# Questions about rear-facing, Radian Sunshine seats.



## ejg123 (Jun 25, 2008)

I just realized that our rear-facing seats only go to 35 pounds and our son is at 34 pounds. It is pretty important to us to keep him rear-facing as long as possible for safety reasons. The question is then about the Radian XLST or Radian 120 (formerly Sunshine babies) which both go up to 45 lbs rear-facing and (as far as I can tell?) are the only 45lb rear-facing option.

Anyone with experiences on this, I would welcome your feedback generally on how you like the seats.

1. We have small cars. I understand that I can try to see if they fit by using a floor model or buy and return, but if anyone has any experience with the Radian in Scion Xa (2006) or Corrolla LX (2005), middle seat, would love feedback.

2. Mainly I am concerned about the many reports I have read about Super-latch problems with Radian and the company's unresponsiveness about this. It seems like there are some people who are CONVINCED that there are serious problems while there are also some very defensive defenders. Everyone seems so polarized and dramatic about it, it is hard to tell what to make of it. Experiences? Background to this that I don't know about?

Also many stores seems sold out of the xlst. Any ideas why? Anything else to consider?


----------



## Maedze (Dec 16, 2008)

The XTSL is sold out because the seats were all renamed  The brand was formerly called Sunshine Kids Juvenile Products and now is called Diono. The seats are the R100, (65SL) the R120,(80SL) and the RXT (XTSL).

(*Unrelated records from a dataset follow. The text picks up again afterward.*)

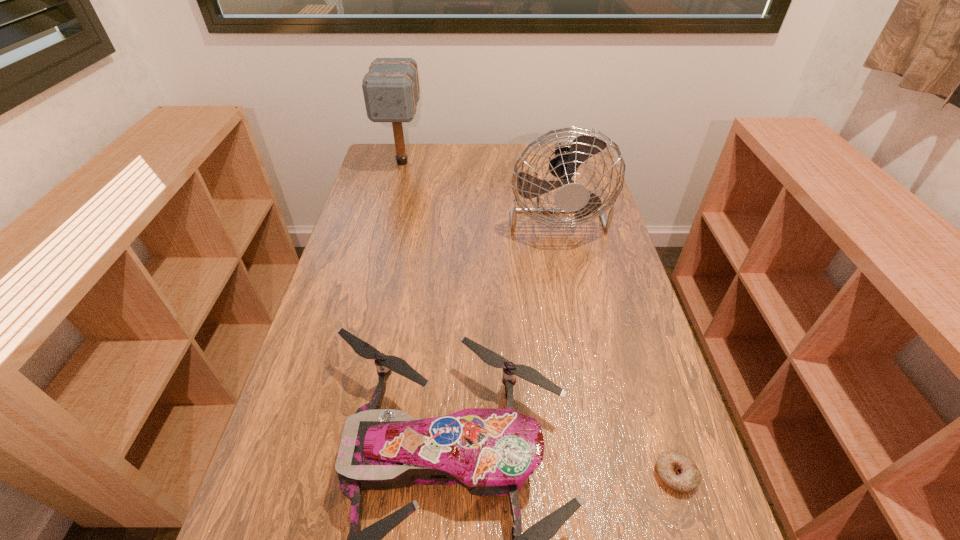
Locate an element on the screen. This screenshot has width=960, height=540. doughnut situated at the right edge is located at coordinates (676, 470).

At what (x,y) coordinates should I click in order to perform the action: click on object at the far left corner. Please return your answer as a coordinate pair (x, y). The height and width of the screenshot is (540, 960). Looking at the image, I should click on [x=391, y=91].

Identify the location of object located at the far right corner. The width and height of the screenshot is (960, 540). (572, 197).

Find the location of a particular element. The image size is (960, 540). vacant space at the far edge of the desktop is located at coordinates (473, 159).

I want to click on free space at the left edge of the desktop, so click(381, 245).

Where is `vacant region at the right edge of the desktop`? The height and width of the screenshot is (540, 960). vacant region at the right edge of the desktop is located at coordinates (609, 239).

In order to click on unoccupied area between the shortest object and the mallet in this screenshot , I will do `click(539, 319)`.

Where is `vacant area between the mallet and the shortest object`? This screenshot has height=540, width=960. vacant area between the mallet and the shortest object is located at coordinates (539, 319).

Find the location of a particular element. The image size is (960, 540). vacant area that lies between the fan and the mallet is located at coordinates (478, 185).

Identify the location of blank region between the fan and the shortest object. The image size is (960, 540). pyautogui.click(x=615, y=341).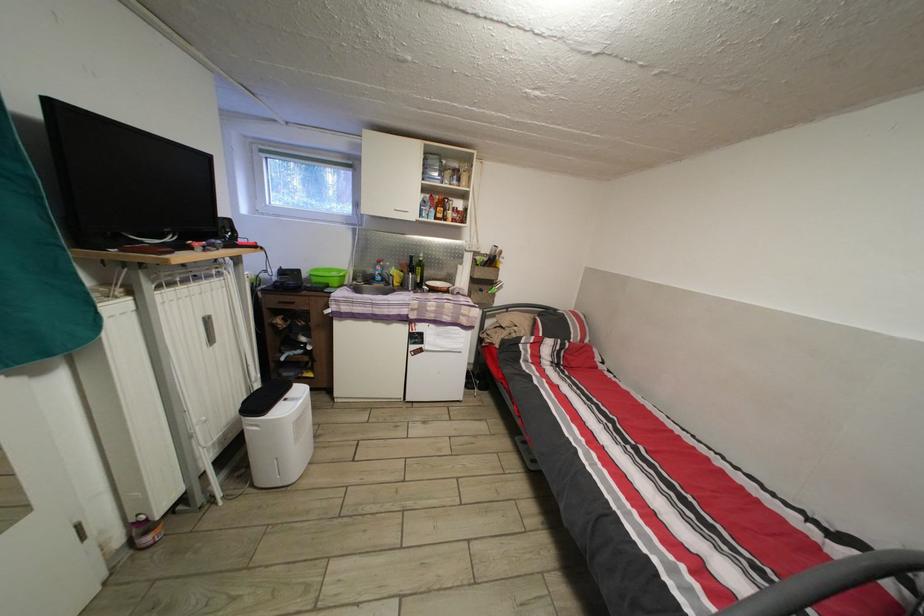
The height and width of the screenshot is (616, 924). Find the location of `green plastic bowl`. green plastic bowl is located at coordinates (327, 276).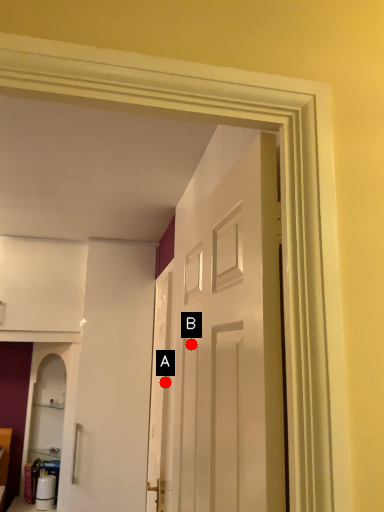
Question: Two points are circled on the image, labeled by A and B beside each circle. Which point is closer to the camera taking this photo?

Choices:
 (A) A is closer
 (B) B is closer

Answer: (B)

SuperLATCH was/is an interesting issue. The company handled it (as well as other issues) very poorly. There is no doubt that a seat with a slipping LATCH adjuster is not safe as is; however, some vehicle/seat combinations are simply incompatible. The fortunate thing is that if LATCH and your seating position are not copacetic, you can install the seat with the seatbelt. The unfortunate thing is that the company dumped a lot into the SL 'branding', and then turned up its noses at its customers who spent money for the SL product.

Interesting thing to note: with FMVSS 213 changes coming down the pipe in the next few years, Diono will no longer be able to *have* SuperLATCH as LATCH limits will be federally regulated and will include the weight of the child restraint. I can't remember the specifics, but I believe lower anchors will be required to be certified to 65 lbs, minus the weight of the seat, which is around 22 lbs for the Diono seats (heavy suckers!). There will be no more 'superLATCH'. Diono is certainly aware of these changes, which probably played into their rebranding decision and the fact that they've stopped emphasizing superLATCH as a selling point.

The seat itself is safe. It passes all applicable testing, and is certainly a great option for keeping a child rear facing. It will fit quite nicely in a Corolla. The issue with the seat isn't so much its size as that if the vehicle seat is flatter, it over reclines. You should be able to get a reasonably upright install in the Corolla. I cannot comment on the Scion. However, if the seat is simply over reclined in the Scion with no other issues, an angle adjuster should fix that problem.


----------



## whitneyg (Dec 12, 2009)

I have an R120 RF behind the passenger in a Honda Fit, a super tiny car, with room to spare. I have the angle adjuster and wouldn't have been able to get the seat upright enough without it.


----------



## *Eva* (Jul 31, 2008)

It should fit fine in both of those cars but you can double check on www.car-seat.org to make sure. I would also recommend getting the angle adjuster b/c you'll have an older kid and that will make it a few more inched upright. You can also heavily brace with that seat which makes it easier too. The Superlatch thing is ridiculous with them but since you're putting the seat in the middle of both cars it really won't matter b/c I'm pretty sure neither of them allow latch in the center anyways so you're going to have to do a seat belt installs anyways.


----------